In contrast, none of the diet treatments prevented infection with the bacterial parasite. Also, uninfected Daphnia that consumed a diet of green algae produced two- to three-fold more offspring than those that ate cyanobacteria, confirming the higher nutritional quality of the green algal diets. And, in general, growth was reduced by parasite infection.
Sánchez plans to continue the work for her doctoral research project, with Duffy as her adviser. The researchers will look for evidence of self-medication and will further examine the anti-microbial properties of the three toxins that showed fungal-fighting activity in the initial study: microcystin-LR, anatoxin-a, and chlorellin. Researchers from Minnesota and Georgia will join the project.

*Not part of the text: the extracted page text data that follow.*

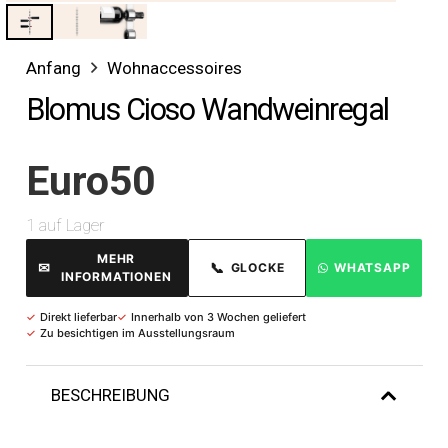
Anfang
Wohnaccessoires
Blomus Cioso Wandweinregal
Euro
50
1 auf Lager
MEHR
✉
📞
GLOCKE
WHATSAPP
INFORMATIONEN
✓
Direkt lieferbar
✓
Innerhalb von 3 Wochen geliefert
✓
Zu besichtigen im Ausstellungsraum
BESCHREIBUNG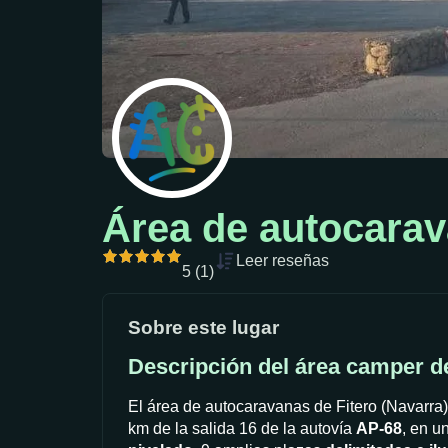
Área de autocarav
Leer reseñas
5 (1)
Sobre este lugar
Descripción del área camper de
El área de autocaravanas de Fitero (Navarra)
km de la salida 16 de la autovía
AP-68
, en u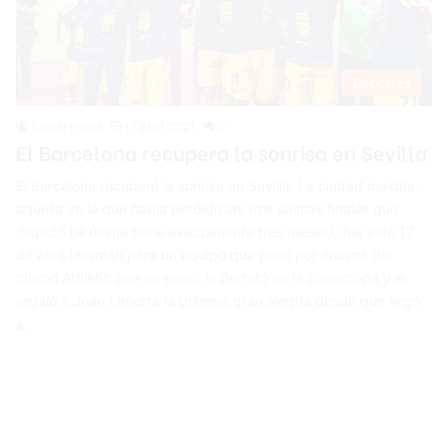
Deportes
Sandy Perez
17 abril 2021
0
El Barcelona recupera la sonrisa en Sevilla
El Barcelona recuperó la sonrisa en Sevilla. La ciudad maldita,
aquella en la que había perdido las tres últimas finales que
disputó (la última hace exactamente tres meses), fue este 17
de abril talismán para un equipo que pasó por encima del
mismo Athletic que en enero le derrotó en la Supercopa y le
regaló a Joan Laporta la primera gran alegría desde que llegó
a…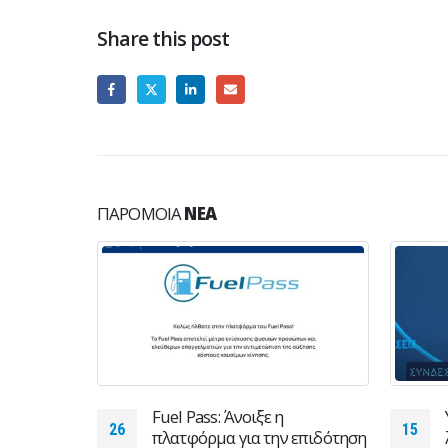
Share this post
ΠΑΡΌΜΟΙΑ
ΝΈΑ
στην
Fuel Pass: Άνοιξε η
26
15
πλατφόρμα για την επιδότηση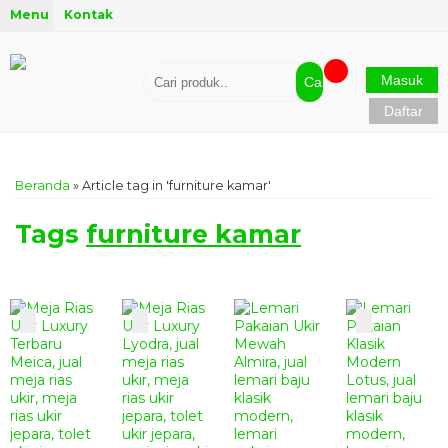
Menu
Kontak
Masuk
Cari
Daftar
Beranda
»
Article tag in 'furniture kamar'
Tags
furniture kamar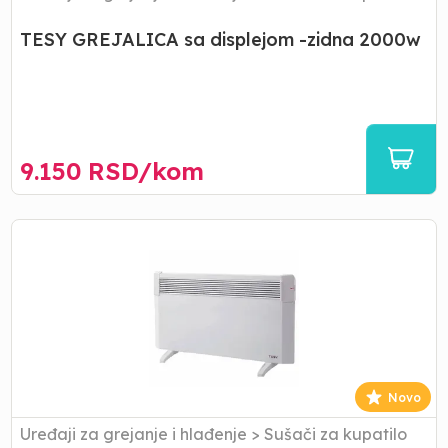
TESY GREJALICA sa displejom -zidna 2000w
9.150
RSD/
kom
Panelni
konvektor
ConvEco
2000W
TESY
Novo
Uređaji za grejanje i hlađenje
>
Sušači za kupatilo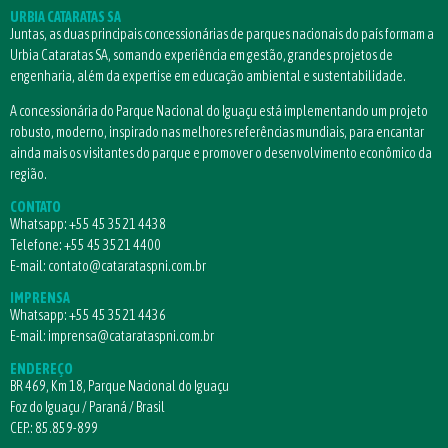
URBIA CATARATAS SA
Juntas, as duas principais concessionárias de parques nacionais do país formam a
Urbia Cataratas SA, somando experiência em gestão, grandes projetos de
engenharia, além da expertise em educação ambiental e sustentabilidade.
A concessionária do Parque Nacional do Iguaçu está implementando um projeto
robusto, moderno, inspirado nas melhores referências mundiais, para encantar
ainda mais os visitantes do parque e promover o desenvolvimento econômico da
região.
CONTATO
Whatsapp:
+55 45 3521 4438
Telefone:
+55 45 3521 4400
E-mail:
contato@catarataspni.com.br
IMPRENSA
Whatsapp:
+55 45 3521 4436
E-mail:
imprensa@catarataspni.com.br
ENDEREÇO
BR 469, Km 18, Parque Nacional do Iguaçu
Foz do Iguaçu / Paraná / Brasil
CEP.: 85.859-899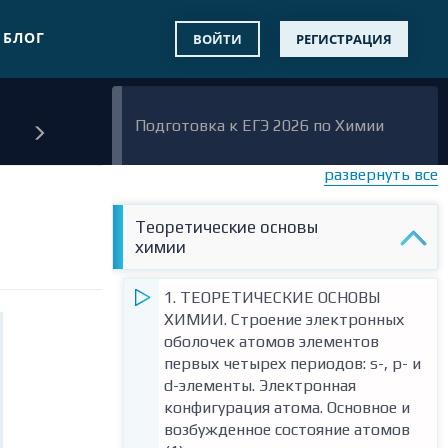
БЛОГ
ВОЙТИ
РЕГИСТРАЦИЯ
Подготовка к ЕГЭ 2026 по Химии
развернуть все
Теоретические основы
химии
1. ТЕОРЕТИЧЕСКИЕ ОСНОВЫ
ХИМИИ. Строение электронных
оболочек атомов элементов
первых четырех периодов: s-, p- и
d-элементы. Электронная
конфигурация атома. Основное и
возбужденное состояние атомов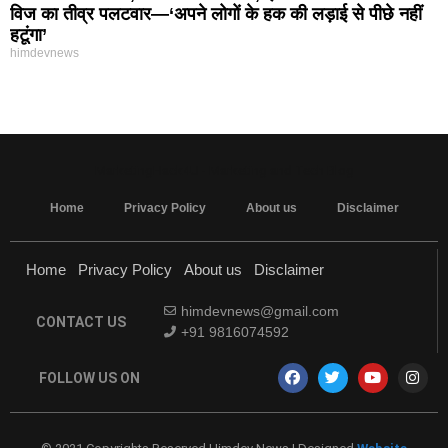
विज का तीव्र पलटवार—‘अपने लोगों के हक की लड़ाई से पीछे नहीं
हटूंगा’
himdevnews
MarketingHack4U - Marketing and Tech Blog
Home
Privacy Policy
About us
Disclaimer
Home
Privacy Policy
About us
Disclaimer
himdevnews@gmail.com
CONTACT US
+91 9816074592
FOLLOW US ON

“A lot of natural products research is done by screening tons of plant or algal material and using different bioassays and hoping you get lucky and find a new compound or something that is active,” Sánchez said. “But why not look at what is happening already in nature? I think this is what really appealed to me and why I chose to work on this project.”
The work has broad ecological implications, the researchers say, in part because a warming global climate is expected to increase the frequency of cyanobacteria blooms in some regions. That change could alter disease dynamics among Daphnia, which in turn “could have important consequences for lake food webs, as Daphnia are key grazers and disease outbreaks within Daphnia populations can influence ecosystem-level processes,” the authors wrote.
The Proceedings of the Royal Society B paper is titled “Toxins or Medicines? Phytoplankton diets mediate host and parasite fitness in a freshwater system.” The other author, in addition to Sánchez, Duffy and Hunter, is former U-M undergraduate Naomi Huntley, who worked in Duffy’s lab.
The research was supported by grants from the U-M Department of Ecology and Evolutionary Biology and EEB’s Frontiers Master’s Program, which fosters diversity in science. The research was also supported by grants from the U.S. National Science Foundation to Duffy and Hunter.